DATA FOR ANALYSIS:
◇ ◇ ◇ ◇ ◇
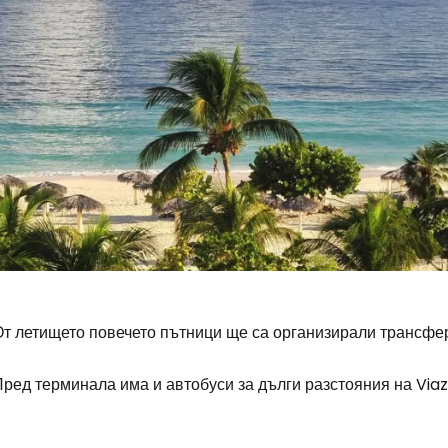
т летището повечето пътници ще са организирали трансфер 
ред терминала има и автобуси за дълги разстояния на Viazu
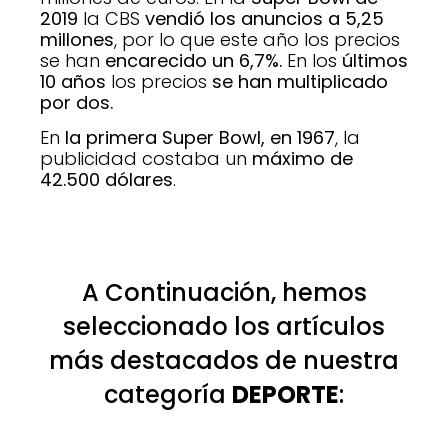
2019
la CBS
vendió los anuncios a 5,25
millones
, por lo que este año los precios
se han
encarecido un 6,7%.
En los
últimos
10 años
los precios
se han multiplicado
por dos.
En
la primera Super Bowl, en 1967
, la
publicidad costaba un
máximo de
42.500 dólares
.
A Continuación, hemos
seleccionado los artículos
más destacados de nuestra
categoría
DEPORTE
:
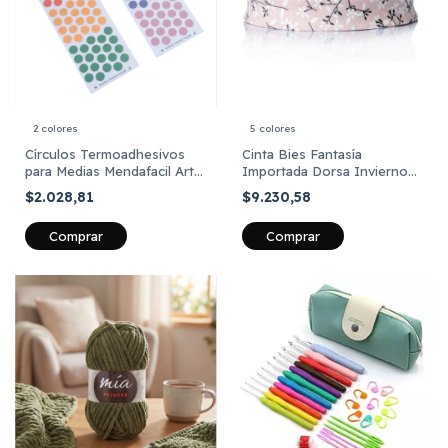
2 colores
5 colores
Círculos Termoadhesivos
Cinta Bies Fantasía
para Medias Mendafacil Art
Importada Dorsa Invierno
806 x 60 unidades
2026 de 20mm por 25
$2.028,81
$9.230,58
Metros
Comprar
Comprar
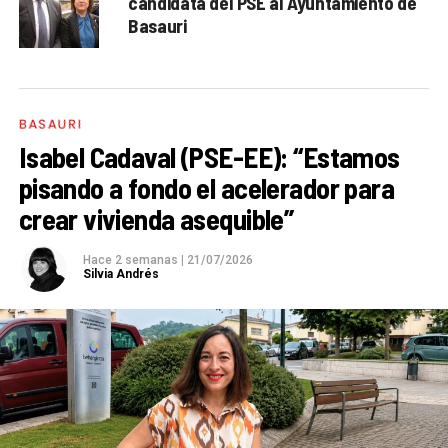
candidata del PSE al Ayuntamiento de
Basauri
BASAURI
Isabel Cadaval (PSE-EE): “Estamos
pisando a fondo el acelerador para
crear vivienda asequible”
Hace 2 semanas
|
21/07/2026
Silvia Andrés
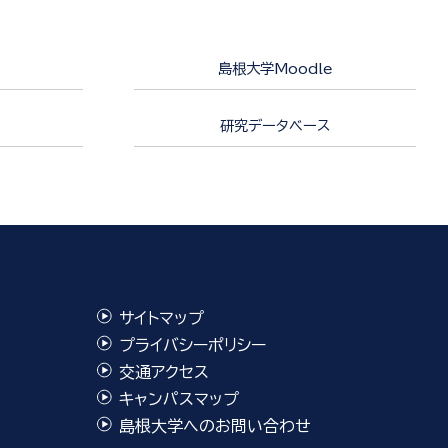
島根大学Moodle
研究データベース
サイトマップ
プライバシーポリシー
交通アクセス
キャンパスマップ
島根大学へのお問い合わせ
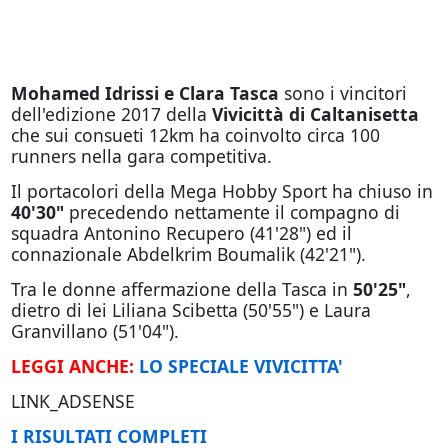
Mohamed Idrissi e Clara Tasca
sono i vincitori
dell'edizione 2017 della
Vivicittà di Caltanisetta
che sui consueti 12km ha coinvolto circa 100
runners nella gara competitiva.
Il portacolori della Mega Hobby Sport ha chiuso in
40'30"
precedendo nettamente il compagno di
squadra Antonino Recupero (41'28") ed il
connazionale Abdelkrim Boumalik (42'21").
Tra le donne affermazione della Tasca in
50'25"
,
dietro di lei Liliana Scibetta (50'55") e Laura
Granvillano (51'04").
LEGGI ANCHE:
LO SPECIALE VIVICITTA'
LINK_ADSENSE
I RISULTATI COMPLETI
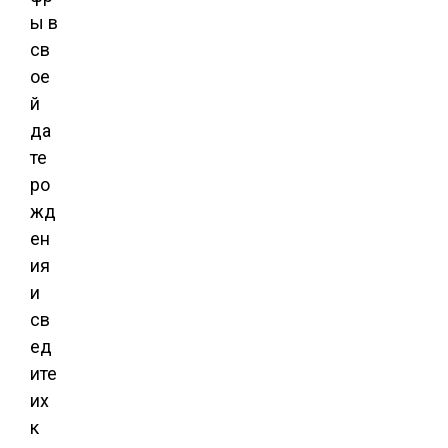
ы в
св
ое
й
да
те
ро
жд
ен
ия
и
св
ед
ите
их
к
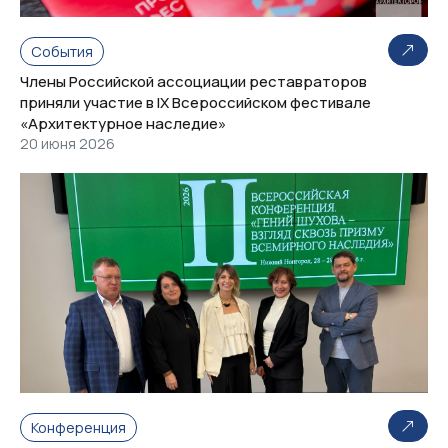
События
Члены Российской ассоциации реставраторов
приняли участие в IX Всероссийском фестивале
«Архитектурное наследие»
20 июня 2026
Конференция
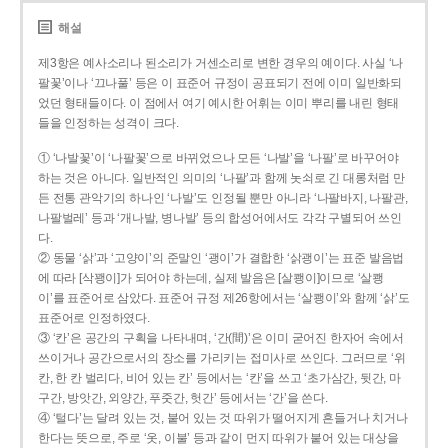
해설
제3항은 예사소리나 된소리가 거센소리로 변한 경우의 예이다. 사실 ‘나
팔꽃’이나 ‘끄나풀’ 등은 이 표준어 규정이 공표되기 전에 이미 일반화되
었던 형태들이다. 이 점에서 여기 예시한 어휘는 이미 뿌리를 내린 형태
들을 인정하는 성격이 크다.
① ‘나발꽃’이 ‘나팔꽃’으로 바뀌었으나 모든 ‘나발’을 ‘나팔’로 바꾸어야
하는 것은 아니다. 일반적인 의미의 ‘나팔’과 함께 놋쇠로 긴 대롱처럼 만
든 전통 관악기의 하나인 ‘나발’도 인정될 뿐만 아니라 ‘나팔바지, 나팔관,
나팔벌레’ 등과 ‘개나발, 병나발’ 등의 합성어에서도 각각 구별되어 쓰인
다.
② 동물 ‘삵’과 ‘고양이’의 준말인 ‘괭이’가 결합한 ‘삵괭이’는 표준 발음법
에 따라 [삭꽹이]가 되어야 하는데, 실제 발음은 [살쾡이]이므로 ‘살쾡
이’를 표준어로 삼았다. 표준어 규정 제26항에서는 ‘살쾡이’와 함께 ‘삵’도
표준어로 인정하였다.
③ ‘칸’은 공간의 구획을 나타내며, ‘간(間)’은 이미 굳어진 한자어 속에서
쓰이거나 공간으로서의 장소를 가리키는 접미사로 쓰인다. 그러므로 ‘위
칸, 한 칸 벌리다, 비어 있는 칸’ 등에서는 ‘칸’을 쓰고 ‘초가삼간, 뒷간, 마
구간, 방앗간, 외양간, 푸줏간, 헛간’ 등에서는 ‘간’을 쓴다.
④ ‘털다’는 달려 있는 것, 붙어 있는 것 따위가 떨어지게 흔들거나 치거나
한다는 뜻으로, 주로 ‘옷, 이불’ 등과 같이 먼지 따위가 붙어 있는 대상을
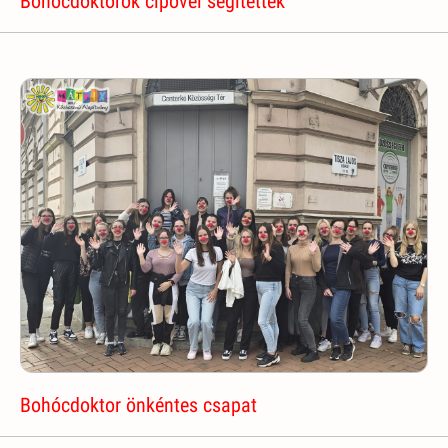
Bohócdoktorok cipővel segítettek
Bohócdoktor önkéntes csapat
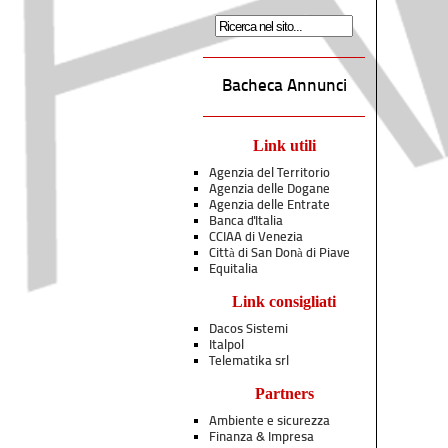
Bacheca Annunci
Link utili
Agenzia del Territorio
Agenzia delle Dogane
Agenzia delle Entrate
Banca d'Italia
CCIAA di Venezia
Città di San Donà di Piave
Equitalia
Link consigliati
Dacos Sistemi
Italpol
Telematika srl
Partners
Ambiente e sicurezza
Finanza & Impresa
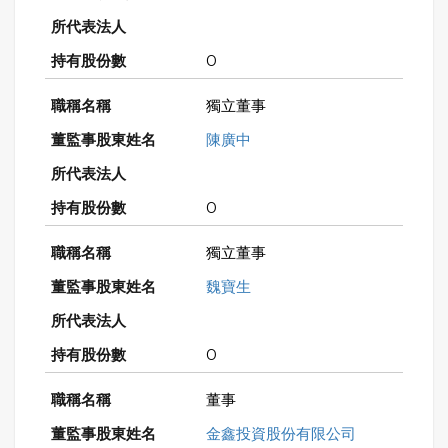
0
獨立董事
陳廣中
0
獨立董事
魏寶生
0
董事
金鑫投資股份有限公司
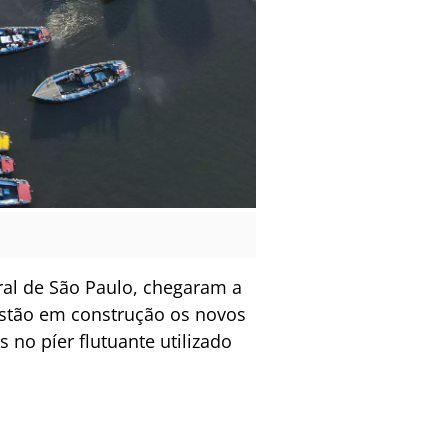
oral de São Paulo, chegaram a
estão em construção os novos
 no píer flutuante utilizado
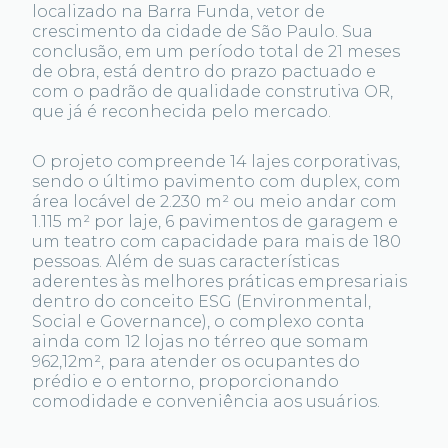
localizado na Barra Funda, vetor de
crescimento da cidade de São Paulo. Sua
conclusão, em um período total de 21 meses
de obra, está dentro do prazo pactuado e
com o padrão de qualidade construtiva OR,
que já é reconhecida pelo mercado.
O projeto compreende 14 lajes corporativas,
sendo o último pavimento com duplex, com
área locável de 2.230 m² ou meio andar com
1.115 m² por laje, 6 pavimentos de garagem e
um teatro com capacidade para mais de 180
pessoas. Além de suas características
aderentes às melhores práticas empresariais
dentro do conceito ESG (Environmental,
Social e Governance), o complexo conta
ainda com 12 lojas no térreo que somam
962,12m², para atender os ocupantes do
prédio e o entorno, proporcionando
comodidade e conveniência aos usuários.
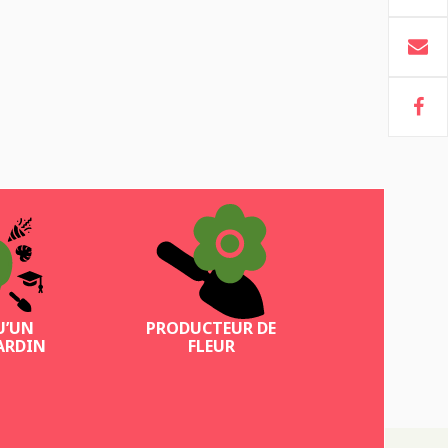
U’UN
PRODUCTEUR DE
ARDIN
FLEUR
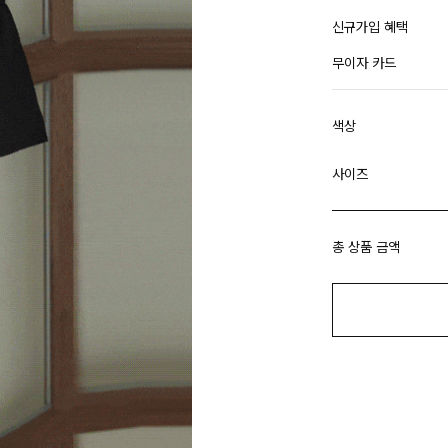
신규가입 혜택
무이자 카드
색상
사이즈
총 상품 금액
◇ ◇ ◇ ◇ ◇
Reproduce the text of every record above verbatim, line by line, omitting the pictures.

TASK ANSWER:
т летището повечето пътници ще са организирали трансфер 
ред терминала има и автобуси за дълги разстояния на Viazu
2019
la CBS
vendió los anuncios a 5,25
millones
, por lo que este año los precios
se han
encarecido un 6,7%.
En los
últimos
10 años
los precios
se han multiplicado
por dos.
En
la primera Super Bowl, en 1967
, la
publicidad costaba un
máximo de
42.500 dólares
.
A Continuación, hemos
seleccionado los artículos
más destacados de nuestra
categoría
DEPORTE
:
2 colores
5 colores
Círculos Termoadhesivos
Cinta Bies Fantasía
para Medias Mendafacil Art
Importada Dorsa Invierno
806 x 60 unidades
2026 de 20mm por 25
$2.028,81
$9.230,58
Metros
Comprar
Comprar
candidata del PSE al Ayuntamiento de
Basauri
BASAURI
Isabel Cadaval (PSE-EE): “Estamos
pisando a fondo el acelerador para
crear vivienda asequible”
Hace 2 semanas
|
21/07/2026
Silvia Andrés
島根大学Moodle
研究データベース
サイトマップ
プライバシーポリシー
交通アクセス
キャンパスマップ
島根大学へのお問い合わせ
Mohamed Idrissi e Clara Tasca
sono i vincitori
dell'edizione 2017 della
Vivicittà di Caltanisetta
che sui consueti 12km ha coinvolto circa 100
runners nella gara competitiva.
Il portacolori della Mega Hobby Sport ha chiuso in
40'30"
precedendo nettamente il compagno di
squadra Antonino Recupero (41'28") ed il
connazionale Abdelkrim Boumalik (42'21").
Tra le donne affermazione della Tasca in
50'25"
,
dietro di lei Liliana Scibetta (50'55") e Laura
Granvillano (51'04").
LEGGI ANCHE:
LO SPECIALE VIVICITTA'
LINK_ADSENSE
I RISULTATI COMPLETI
ы в
св
ое
й
да
те
ро
жд
ен
ия
и
св
ед
ите
их
к
События
Члены Российской ассоциации реставраторов
приняли участие в IX Всероссийском фестивале
«Архитектурное наследие»
20 июня 2026
Конференция
해설
제3항은 예사소리나 된소리가 거센소리로 변한 경우의 예이다. 사실 ‘나
팔꽃’이나 ‘끄나풀’ 등은 이 표준어 규정이 공표되기 전에 이미 일반화되
었던 형태들이다. 이 점에서 여기 예시한 어휘는 이미 뿌리를 내린 형태
들을 인정하는 성격이 크다.
① ‘나발꽃’이 ‘나팔꽃’으로 바뀌었으나 모든 ‘나발’을 ‘나팔’로 바꾸어야
하는 것은 아니다. 일반적인 의미의 ‘나팔’과 함께 놋쇠로 긴 대롱처럼 만
든 전통 관악기의 하나인 ‘나발’도 인정될 뿐만 아니라 ‘나팔바지, 나팔관,
나팔벌레’ 등과 ‘개나발, 병나발’ 등의 합성어에서도 각각 구별되어 쓰인
다.
② 동물 ‘삵’과 ‘고양이’의 준말인 ‘괭이’가 결합한 ‘삵괭이’는 표준 발음법
에 따라 [삭꽹이]가 되어야 하는데, 실제 발음은 [살쾡이]이므로 ‘살쾡
이’를 표준어로 삼았다. 표준어 규정 제26항에서는 ‘살쾡이’와 함께 ‘삵’도
표준어로 인정하였다.
③ ‘칸’은 공간의 구획을 나타내며, ‘간(間)’은 이미 굳어진 한자어 속에서
쓰이거나 공간으로서의 장소를 가리키는 접미사로 쓰인다. 그러므로 ‘위
칸, 한 칸 벌리다, 비어 있는 칸’ 등에서는 ‘칸’을 쓰고 ‘초가삼간, 뒷간, 마
구간, 방앗간, 외양간, 푸줏간, 헛간’ 등에서는 ‘간’을 쓴다.
④ ‘털다’는 달려 있는 것, 붙어 있는 것 따위가 떨어지게 흔들거나 치거나
한다는 뜻으로, 주로 ‘옷, 이불’ 등과 같이 먼지 따위가 붙어 있는 대상을
Bohócdoktorok cipővel segítettek
Bohócdoktor önkéntes csapat
Bacheca Annunci
Link utili
Agenzia del Territorio
Agenzia delle Dogane
Agenzia delle Entrate
Banca d'Italia
CCIAA di Venezia
Città di San Donà di Piave
Equitalia
Link consigliati
Dacos Sistemi
Italpol
Telematika srl
Partners
Ambiente e sicurezza
Finanza & Impresa
0
獨立董事
陳廣中
0
獨立董事
魏寶生
0
董事
金鑫投資股份有限公司
oral de São Paulo, chegaram a
estão em construção os novos
 no píer flutuante utilizado
localizado na Barra Funda, vetor de
crescimento da cidade de São Paulo. Sua
conclusão, em um período total de 21 meses
de obra, está dentro do prazo pactuado e
com o padrão de qualidade construtiva OR,
que já é reconhecida pelo mercado.
O projeto compreende 14 lajes corporativas,
sendo o último pavimento com duplex, com
área locável de 2.230 m² ou meio andar com
1.115 m² por laje, 6 pavimentos de garagem e
um teatro com capacidade para mais de 180
pessoas. Além de suas características
aderentes às melhores práticas empresariais
dentro do conceito ESG (Environmental,
Social e Governance), o complexo conta
ainda com 12 lojas no térreo que somam
962,12m², para atender os ocupantes do
prédio e o entorno, proporcionando
comodidade e conveniência aos usuários.
U’UN
PRODUCTEUR DE
ARDIN
FLEUR
신규가입 혜택
무이자 카드
색상
사이즈
총 상품 금액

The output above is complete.